Светлый фон

Гордыня Софор не дает ей прислушаться к словам Магало, хотя поначалу они и приводят ее в смятение. Вернувшись домой, она мысленно опровергает слова умирающей подруги, и ее мысленный монолог оказывается не менее убедительным, чем выслушанная проповедь Магало, и уж точно — более поэтичным и трогательным:

Разве они были грязны — цветущие губы женщин или свежесть их обнаженных грудей? Грязно — объятье их прекрасных рук, омытых душистыми водами, таившее, словно в живых курильницах, благоуханье столь же пылкое, что благовонья алтаря и мирра дарохранительницы? Нет, нечисто совсем другое — мужская похоть, грубое и жестокое соитие, с его потным ожесточением, с его завершением, в котором желанье захлебывается в омерзении к себе; и поскольку соитие с мужчиной имеет своей целью грязь плодородия, супружеские ночи вызывают ненависть и ужас у чистой мечты о любви[1570].

Ее внутренний монолог продолжается несколько страниц — и дальше она добавляет:

И если было что-то запретное, если исполнение желания не всегда считалось законным, то разве нет величия в бунте против запретов? …Обходить закон, пренебрегать наказанием — значит одерживать победу над судьей. Прекословить Богу значит становиться ровней Богу. Существо, становящееся не таким, каким ему положено быть, творит себя заново, становится на одну ногу с творцом… Женщина, влюбленная в женщину, — это новое правило, и более гордое — оттого, что оно победило другое[1571].
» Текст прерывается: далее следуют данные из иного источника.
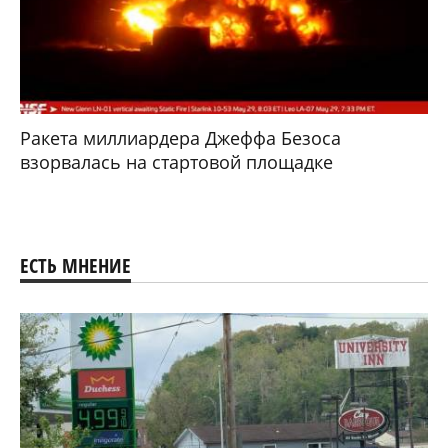
Ракета миллиардера Джеффа Безоса
взорвалась на стартовой площадке
ЕСТЬ МНЕНИЕ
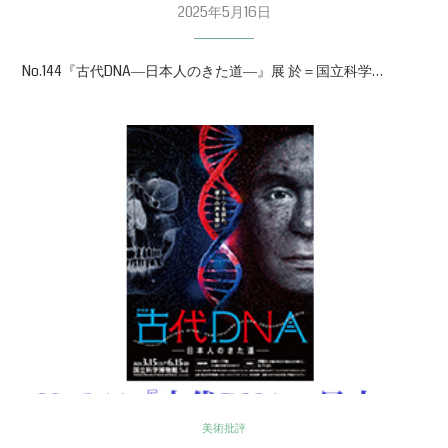
2025年5月16日
No.144『古代DNA―日本人のきた道―』展 於＝国立科学…
美術批評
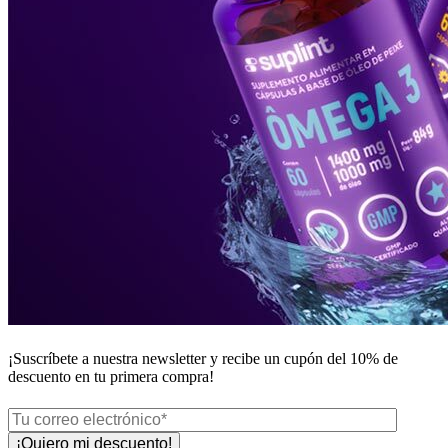
¡Suscríbete a nuestra newsletter y recibe un
cupón del 10%
de
descuento en tu primera compra!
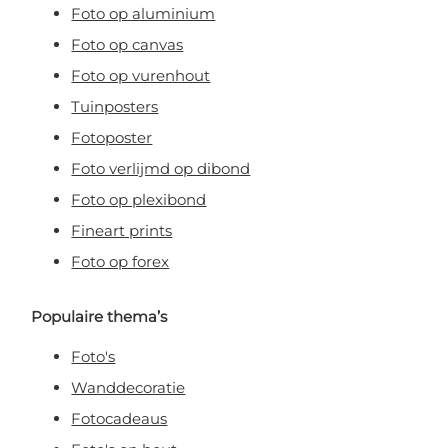
Foto op aluminium
Foto op canvas
Foto op vurenhout
Tuinposters
Fotoposter
Foto verlijmd op dibond
Foto op plexibond
Fineart prints
Foto op forex
Populaire thema’s
Foto's
Wanddecoratie
Fotocadeaus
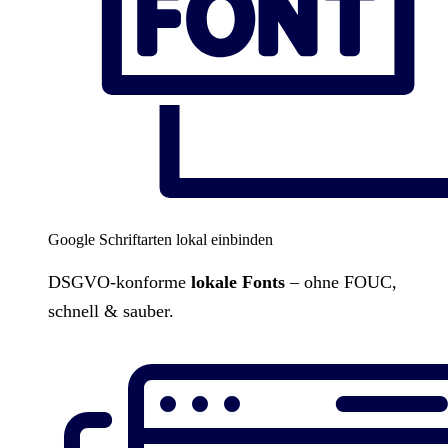
Google Schriftarten lokal einbinden
DSGVO-konforme
lokale Fonts
– ohne FOUC,
schnell & sauber.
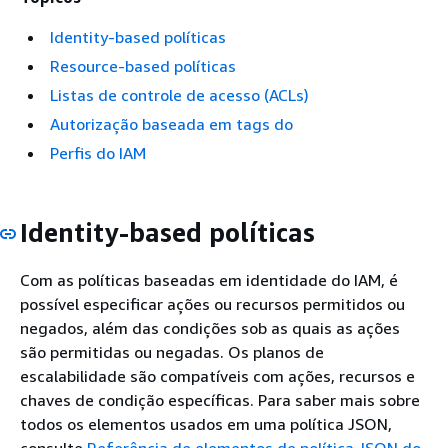
Identity-based políticas
Resource-based políticas
Listas de controle de acesso (ACLs)
Autorização baseada em tags do
Perfis do IAM
Identity-based políticas
Com as políticas baseadas em identidade do IAM, é
possível especificar ações ou recursos permitidos ou
negados, além das condições sob as quais as ações
são permitidas ou negadas. Os planos de
escalabilidade são compatíveis com ações, recursos e
chaves de condição específicas. Para saber mais sobre
todos os elementos usados em uma política JSON,
consulte
Referência de elementos de política JSON do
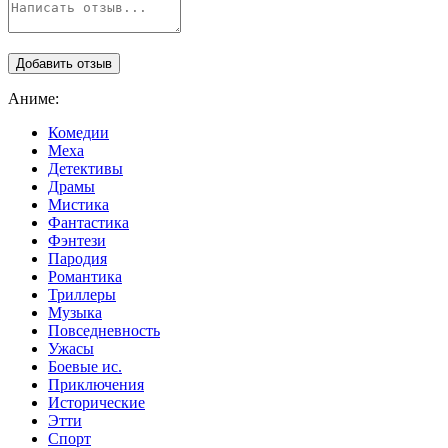
Аниме:
Комедии
Меха
Детективы
Драмы
Мистика
Фантастика
Фэнтези
Пародия
Романтика
Триллеры
Музыка
Повседневность
Ужасы
Боевые ис.
Приключения
Исторические
Этти
Спорт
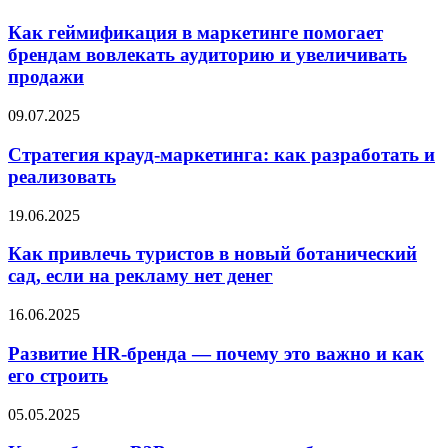
Как геймификация в маркетинге помогает
брендам вовлекать аудиторию и увеличивать
продажи
09.07.2025
Стратегия крауд-маркетинга: как разработать и
реализовать
19.06.2025
Как привлечь туристов в новый ботанический
сад, если на рекламу нет денег
16.06.2025
Развитие HR-бренда — почему это важно и как
его строить
05.05.2025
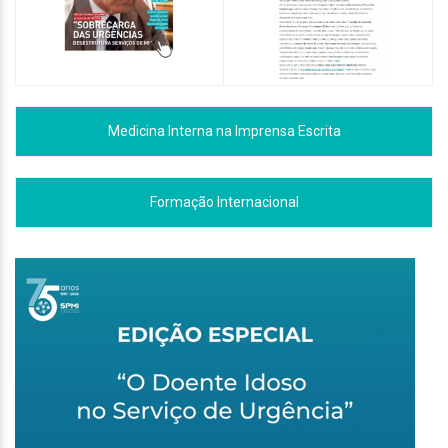
Medicina Interna na Imprensa Escrita
Formação Internacional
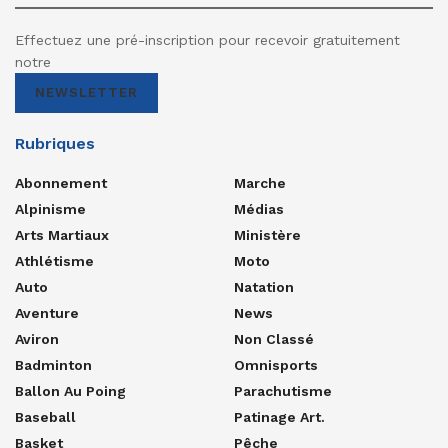
Effectuez une pré-inscription pour recevoir gratuitement
notre
NEWSLETTER
Rubriques
Abonnement
Marche
Alpinisme
Médias
Arts Martiaux
Ministère
Athlétisme
Moto
Auto
Natation
Aventure
News
Aviron
Non Classé
Badminton
Omnisports
Ballon Au Poing
Parachutisme
Baseball
Patinage Art.
Basket
Pêche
Встав в эту дерзкую, прометеевскую позу, Софор признается самой себе, что, пожалуй, она и вправду одержимая, но каким же славным, каким дивным бесом! Это Люцифер — отважный, как Пентесилея, и изысканный, как парижанка, он подсказывает любые дерзости и обучает всем уловкам. Он грозный и чуткий! Как Бог, который, будь он женщиной, стал бы дьяволом… Это от него ей досталось гордое нежелание опускать глаза под взглядами, полными презрения и ненависти, или нести позор, как блестящий венец…[1572]

Отметим здесь, как живо она переходит от сравнения Люцифера с Пентесилеей (царицей амазонок, воительницей из древнегреческих мифов) к сравнению с парижанкой и использует личное местоимение мужского рода, говоря о своем демоне. Таким образом подчеркивается текучесть пола Сатаны. Интересно, что несколько ранее о самой баронессе говорилось как о воплощении Мятежного Ангела:

И еще сильнее, чем радость от побед, ее охватывала гордость за них! Безнаказанная нарушительница природных законов или замыслов божества, она обладала в своей безумной лихорадке высшей дерзостью Люцифера, который некогда на миг победил Бога[1573].